Where does Lori live, that you can get to the library, homeschool co-op, the park, Bible study, and everywhere else a stay at home mom or homeschooling parent will need or want to go during the work day, without a car? Or does Debi think a stay-at-home mom should not go anywhere during these hours at all?

This isn’t Europe. This is the United States, and we don’t set things up for pedestrians. I recently met a couple in an American city for supper. They said they wanted to meet us at the place across the street from their apartment. I initially assumed that meant they would walk over. Nope. They drove across the street. That is how the United States is set up, even in many cities.

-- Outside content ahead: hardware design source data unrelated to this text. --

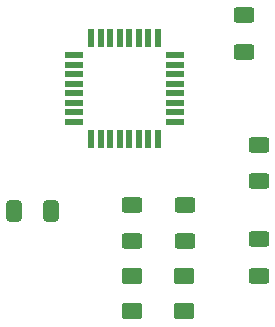
<source format=gbr>
%TF.GenerationSoftware,KiCad,Pcbnew,7.0.7*%
%TF.CreationDate,2023-11-16T00:43:35+03:00*%
%TF.ProjectId,SMD2WII,534d4432-5749-4492-9e6b-696361645f70,rev?*%
%TF.SameCoordinates,Original*%
%TF.FileFunction,Paste,Top*%
%TF.FilePolarity,Positive*%
%FSLAX46Y46*%
G04 Gerber Fmt 4.6, Leading zero omitted, Abs format (unit mm)*
G04 Created by KiCad (PCBNEW 7.0.7) date 2023-11-16 00:43:35*
%MOMM*%
%LPD*%
G01*
G04 APERTURE LIST*
G04 Aperture macros list*
%AMRoundRect*
0 Rectangle with rounded corners*
0 $1 Rounding radius*
0 $2 $3 $4 $5 $6 $7 $8 $9 X,Y pos of 4 corners*
0 Add a 4 corners polygon primitive as box body*
4,1,4,$2,$3,$4,$5,$6,$7,$8,$9,$2,$3,0*
0 Add four circle primitives for the rounded corners*
1,1,$1+$1,$2,$3*
1,1,$1+$1,$4,$5*
1,1,$1+$1,$6,$7*
1,1,$1+$1,$8,$9*
0 Add four rect primitives between the rounded corners*
20,1,$1+$1,$2,$3,$4,$5,0*
20,1,$1+$1,$4,$5,$6,$7,0*
20,1,$1+$1,$6,$7,$8,$9,0*
20,1,$1+$1,$8,$9,$2,$3,0*%
G04 Aperture macros list end*
%ADD10RoundRect,0.250000X-0.625000X0.400000X-0.625000X-0.400000X0.625000X-0.400000X0.625000X0.400000X0*%
%ADD11RoundRect,0.250000X0.625000X-0.400000X0.625000X0.400000X-0.625000X0.400000X-0.625000X-0.400000X0*%
%ADD12RoundRect,0.250000X-0.412500X-0.650000X0.412500X-0.650000X0.412500X0.650000X-0.412500X0.650000X0*%
%ADD13RoundRect,0.250001X0.624999X-0.462499X0.624999X0.462499X-0.624999X0.462499X-0.624999X-0.462499X0*%
%ADD14R,0.550000X1.600000*%
%ADD15R,1.600000X0.550000*%
G04 APERTURE END LIST*
D10*
%TO.C,R5*%
X118600000Y-88600000D03*
X118600000Y-91700000D03*
%TD*%
D11*
%TO.C,R2*%
X124850000Y-94600000D03*
X124850000Y-91500000D03*
%TD*%
D10*
%TO.C,R3*%
X123600000Y-72550000D03*
X123600000Y-75650000D03*
%TD*%
D12*
%TO.C,C2*%
X104175000Y-89100000D03*
X107300000Y-89100000D03*
%TD*%
D13*
%TO.C,D2*%
X118550000Y-97575000D03*
X118550000Y-94600000D03*
%TD*%
D14*
%TO.C,U1*%
X116300000Y-74500000D03*
X115500000Y-74500000D03*
X114700000Y-74500000D03*
X113900000Y-74500000D03*
X113100000Y-74500000D03*
X112300000Y-74500000D03*
X111500000Y-74500000D03*
X110700000Y-74500000D03*
D15*
X109250000Y-75950000D03*
X109250000Y-76750000D03*
X109250000Y-77550000D03*
X109250000Y-78350000D03*
X109250000Y-79150000D03*
X109250000Y-79950000D03*
X109250000Y-80750000D03*
X109250000Y-81550000D03*
D14*
X110700000Y-83000000D03*
X111500000Y-83000000D03*
X112300000Y-83000000D03*
X113100000Y-83000000D03*
X113900000Y-83000000D03*
X114700000Y-83000000D03*
X115500000Y-83000000D03*
X116300000Y-83000000D03*
D15*
X117750000Y-81550000D03*
X117750000Y-80750000D03*
X117750000Y-79950000D03*
X117750000Y-79150000D03*
X117750000Y-78350000D03*
X117750000Y-77550000D03*
X117750000Y-76750000D03*
X117750000Y-75950000D03*
%TD*%
D11*
%TO.C,R1*%
X124850000Y-86600000D03*
X124850000Y-83500000D03*
%TD*%
D13*
%TO.C,D1*%
X114150000Y-97575000D03*
X114150000Y-94600000D03*
%TD*%
D10*
%TO.C,R4*%
X114100000Y-88600000D03*
X114100000Y-91700000D03*
%TD*%
M02*

</source>
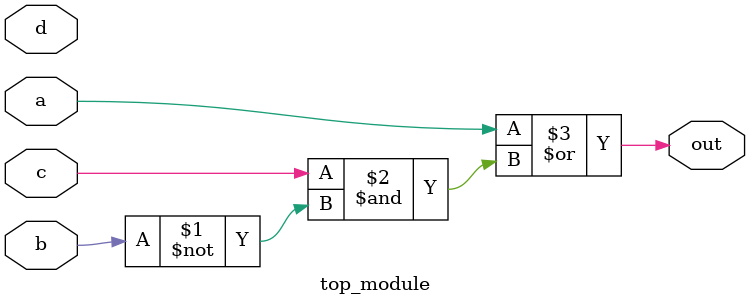
<source format=v>
module top_module(
    input a,b,c,d,
    output out ); 
	assign out = a | c&~b;
endmodule

</source>
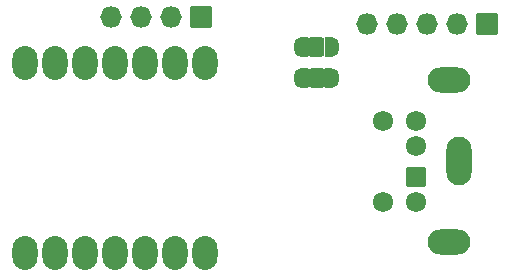
<source format=gbs>
%TF.GenerationSoftware,KiCad,Pcbnew,6.0.7*%
%TF.CreationDate,2022-09-21T21:00:50-05:00*%
%TF.ProjectId,keyboardPCBv2,6b657962-6f61-4726-9450-434276322e6b,rev?*%
%TF.SameCoordinates,Original*%
%TF.FileFunction,Soldermask,Bot*%
%TF.FilePolarity,Negative*%
%FSLAX46Y46*%
G04 Gerber Fmt 4.6, Leading zero omitted, Abs format (unit mm)*
G04 Created by KiCad (PCBNEW 6.0.7) date 2022-09-21 21:00:50*
%MOMM*%
%LPD*%
G01*
G04 APERTURE LIST*
G04 Aperture macros list*
%AMRoundRect*
0 Rectangle with rounded corners*
0 $1 Rounding radius*
0 $2 $3 $4 $5 $6 $7 $8 $9 X,Y pos of 4 corners*
0 Add a 4 corners polygon primitive as box body*
4,1,4,$2,$3,$4,$5,$6,$7,$8,$9,$2,$3,0*
0 Add four circle primitives for the rounded corners*
1,1,$1+$1,$2,$3*
1,1,$1+$1,$4,$5*
1,1,$1+$1,$6,$7*
1,1,$1+$1,$8,$9*
0 Add four rect primitives between the rounded corners*
20,1,$1+$1,$2,$3,$4,$5,0*
20,1,$1+$1,$4,$5,$6,$7,0*
20,1,$1+$1,$6,$7,$8,$9,0*
20,1,$1+$1,$8,$9,$2,$3,0*%
%AMFreePoly0*
4,1,37,0.592426,0.792426,0.610000,0.750000,0.610000,-0.750000,0.592426,-0.792426,0.550000,-0.810000,0.000000,-0.810000,-0.012520,-0.804814,-0.081040,-0.803558,-0.097833,-0.800838,-0.233148,-0.758563,-0.248503,-0.751239,-0.366513,-0.672684,-0.379195,-0.661345,-0.470415,-0.552826,-0.479405,-0.538384,-0.536500,-0.408625,-0.541074,-0.392240,-0.558657,-0.257780,-0.556874,-0.257547,-0.560000,-0.250000,
-0.560000,0.250000,-0.559419,0.251404,-0.559249,0.265340,-0.537438,0.405417,-0.532464,0.421685,-0.472216,0.550010,-0.462876,0.564229,-0.369032,0.670487,-0.356077,0.681513,-0.236182,0.757161,-0.220653,0.764107,-0.084346,0.803064,-0.067491,0.805373,-0.011990,0.805034,0.000000,0.810000,0.550000,0.810000,0.592426,0.792426,0.592426,0.792426,$1*%
%AMFreePoly1*
4,1,37,0.012349,0.804885,0.074271,0.804507,0.091096,0.801992,0.226917,0.761373,0.242360,0.754238,0.361322,0.677131,0.374142,0.665947,0.466680,0.558550,0.475845,0.544219,0.534522,0.415167,0.539297,0.398839,0.559394,0.258506,0.560000,0.250000,0.560000,-0.250000,0.559996,-0.250732,0.559847,-0.262948,0.559019,-0.272170,0.535499,-0.411971,0.530327,-0.428178,0.468515,-0.555757,
0.459003,-0.569860,0.363868,-0.674964,0.350778,-0.685831,0.229968,-0.760008,0.214356,-0.766764,0.077583,-0.804053,0.060701,-0.806156,0.011459,-0.805253,0.000000,-0.810000,-0.550000,-0.810000,-0.592426,-0.792426,-0.610000,-0.750000,-0.610000,0.750000,-0.592426,0.792426,-0.550000,0.810000,0.000000,0.810000,0.012349,0.804885,0.012349,0.804885,$1*%
G04 Aperture macros list end*
%ADD10RoundRect,0.060000X-0.800000X0.800000X-0.800000X-0.800000X0.800000X-0.800000X0.800000X0.800000X0*%
%ADD11C,1.720000*%
%ADD12O,3.620000X2.120000*%
%ADD13O,2.120000X4.120000*%
%ADD14RoundRect,0.060000X0.850000X-0.850000X0.850000X0.850000X-0.850000X0.850000X-0.850000X-0.850000X0*%
%ADD15O,1.820000X1.820000*%
%ADD16FreePoly0,180.000000*%
%ADD17RoundRect,0.060000X0.500000X0.750000X-0.500000X0.750000X-0.500000X-0.750000X0.500000X-0.750000X0*%
%ADD18FreePoly1,180.000000*%
%ADD19FreePoly0,0.000000*%
%ADD20RoundRect,0.060000X-0.500000X-0.750000X0.500000X-0.750000X0.500000X0.750000X-0.500000X0.750000X0*%
%ADD21FreePoly1,0.000000*%
%ADD22O,2.118980X2.868280*%
G04 APERTURE END LIST*
D10*
%TO.C,P1*%
X69932500Y-45500000D03*
D11*
X69932500Y-42900000D03*
X69932500Y-47600000D03*
X69932500Y-40800000D03*
X67132500Y-47600000D03*
X67132500Y-40800000D03*
D12*
X72782500Y-51050000D03*
X72782500Y-37350000D03*
D13*
X73582500Y-44200000D03*
%TD*%
D14*
%TO.C,J1*%
X75932500Y-32575000D03*
D15*
X73392500Y-32575000D03*
X70852500Y-32575000D03*
X68312500Y-32575000D03*
X65772500Y-32575000D03*
%TD*%
D16*
%TO.C,JP1*%
X62832500Y-37157500D03*
D17*
X61532500Y-37157500D03*
D18*
X60232500Y-37157500D03*
%TD*%
D19*
%TO.C,JP2*%
X60200000Y-34500000D03*
D20*
X61500000Y-34500000D03*
D21*
X62800000Y-34500000D03*
%TD*%
D22*
%TO.C,QT_Board1*%
X36814680Y-35833120D03*
X39354680Y-35833120D03*
X41894680Y-35833120D03*
X44434680Y-35833120D03*
X46974680Y-35833120D03*
X49514680Y-35833120D03*
X52054680Y-35833120D03*
X52054680Y-51997680D03*
X49514680Y-51997680D03*
X46974680Y-51997680D03*
X44434680Y-51997680D03*
X41894680Y-51997680D03*
X39354680Y-51997680D03*
X36814680Y-51997680D03*
%TD*%
D14*
%TO.C,Screen1*%
X51732500Y-32000000D03*
D15*
X49192500Y-32000000D03*
X46652500Y-32000000D03*
X44112500Y-32000000D03*
%TD*%
G36*
X62079663Y-36368838D02*
G01*
X62086147Y-36373170D01*
X62155201Y-36394791D01*
X62228866Y-36373161D01*
X62235337Y-36368838D01*
X62237333Y-36368707D01*
X62238444Y-36370370D01*
X62238111Y-36371612D01*
X62228952Y-36385318D01*
X62224500Y-36407699D01*
X62224500Y-37907301D01*
X62228952Y-37929682D01*
X62238111Y-37943388D01*
X62238242Y-37945383D01*
X62236579Y-37946495D01*
X62235337Y-37946162D01*
X62228853Y-37941830D01*
X62159799Y-37920209D01*
X62086134Y-37941839D01*
X62079663Y-37946162D01*
X62077667Y-37946293D01*
X62076556Y-37944630D01*
X62076889Y-37943388D01*
X62086048Y-37929682D01*
X62090500Y-37907301D01*
X62090500Y-36407699D01*
X62086048Y-36385318D01*
X62076889Y-36371612D01*
X62076758Y-36369617D01*
X62078421Y-36368505D01*
X62079663Y-36368838D01*
G37*
G36*
X60829663Y-36368838D02*
G01*
X60836147Y-36373170D01*
X60905201Y-36394791D01*
X60978866Y-36373161D01*
X60985337Y-36368838D01*
X60987333Y-36368707D01*
X60988444Y-36370370D01*
X60988111Y-36371612D01*
X60978952Y-36385318D01*
X60974500Y-36407699D01*
X60974500Y-37907301D01*
X60978952Y-37929682D01*
X60988111Y-37943388D01*
X60988242Y-37945383D01*
X60986579Y-37946495D01*
X60985337Y-37946162D01*
X60978853Y-37941830D01*
X60909799Y-37920209D01*
X60836134Y-37941839D01*
X60829663Y-37946162D01*
X60827667Y-37946293D01*
X60826556Y-37944630D01*
X60826889Y-37943388D01*
X60836048Y-37929682D01*
X60840500Y-37907301D01*
X60840500Y-36407699D01*
X60836048Y-36385318D01*
X60826889Y-36371612D01*
X60826758Y-36369617D01*
X60828421Y-36368505D01*
X60829663Y-36368838D01*
G37*
G36*
X60797163Y-33711338D02*
G01*
X60803647Y-33715670D01*
X60872701Y-33737291D01*
X60946366Y-33715661D01*
X60952837Y-33711338D01*
X60954833Y-33711207D01*
X60955944Y-33712870D01*
X60955611Y-33714112D01*
X60946452Y-33727818D01*
X60942000Y-33750199D01*
X60942000Y-35249801D01*
X60946452Y-35272182D01*
X60955611Y-35285888D01*
X60955742Y-35287883D01*
X60954079Y-35288995D01*
X60952837Y-35288662D01*
X60946353Y-35284330D01*
X60877299Y-35262709D01*
X60803634Y-35284339D01*
X60797163Y-35288662D01*
X60795167Y-35288793D01*
X60794056Y-35287130D01*
X60794389Y-35285888D01*
X60803548Y-35272182D01*
X60808000Y-35249801D01*
X60808000Y-33750199D01*
X60803548Y-33727818D01*
X60794389Y-33714112D01*
X60794258Y-33712117D01*
X60795921Y-33711005D01*
X60797163Y-33711338D01*
G37*
G36*
X62047163Y-33711338D02*
G01*
X62053647Y-33715670D01*
X62122701Y-33737291D01*
X62196366Y-33715661D01*
X62202837Y-33711338D01*
X62204833Y-33711207D01*
X62205944Y-33712870D01*
X62205611Y-33714112D01*
X62196452Y-33727818D01*
X62192000Y-33750199D01*
X62192000Y-35249801D01*
X62196452Y-35272182D01*
X62205611Y-35285888D01*
X62205742Y-35287883D01*
X62204079Y-35288995D01*
X62202837Y-35288662D01*
X62196353Y-35284330D01*
X62127299Y-35262709D01*
X62053634Y-35284339D01*
X62047163Y-35288662D01*
X62045167Y-35288793D01*
X62044056Y-35287130D01*
X62044389Y-35285888D01*
X62053548Y-35272182D01*
X62058000Y-35249801D01*
X62058000Y-33750199D01*
X62053548Y-33727818D01*
X62044389Y-33714112D01*
X62044258Y-33712117D01*
X62045921Y-33711005D01*
X62047163Y-33711338D01*
G37*
M02*

</source>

Yes, there are places where you can be a stay at home or homeschooling parent without a car, and still get to the park, the library, etc., without a problem. Absolutely! But those places are enough outside the norm that Lori has no excuse for writing in absolutes. The wife staying at home may sometimes mean the couple does not need a second car, but it certainly does not always or automatically mean that.

Some years ago, I knew a Filipino mail order bride who was staying at home raising a toddler. She didn’t have her driver’s license—her husband wouldn’t let her get it—and her husband took their only car to work each day anyway. She actually did live in an area where she could have walked to the park, etc., but her controlling husband forbade it (don’t get me started on men who get mail order brides). As a result, she was housebound, and I could see it for the constricting trap it was. That lack of mobility kept her confined, cut off, and miserable.

But then, it’s possible that that’s a perk for Lori, who teaches women that it is their duty to submit to and obey their husbands in every little thing. Dispensing with the second car makes women’s very mobility dependent on their husband’s largesse. It renders them more vulnerable and less independent. And maybe that’s the goal.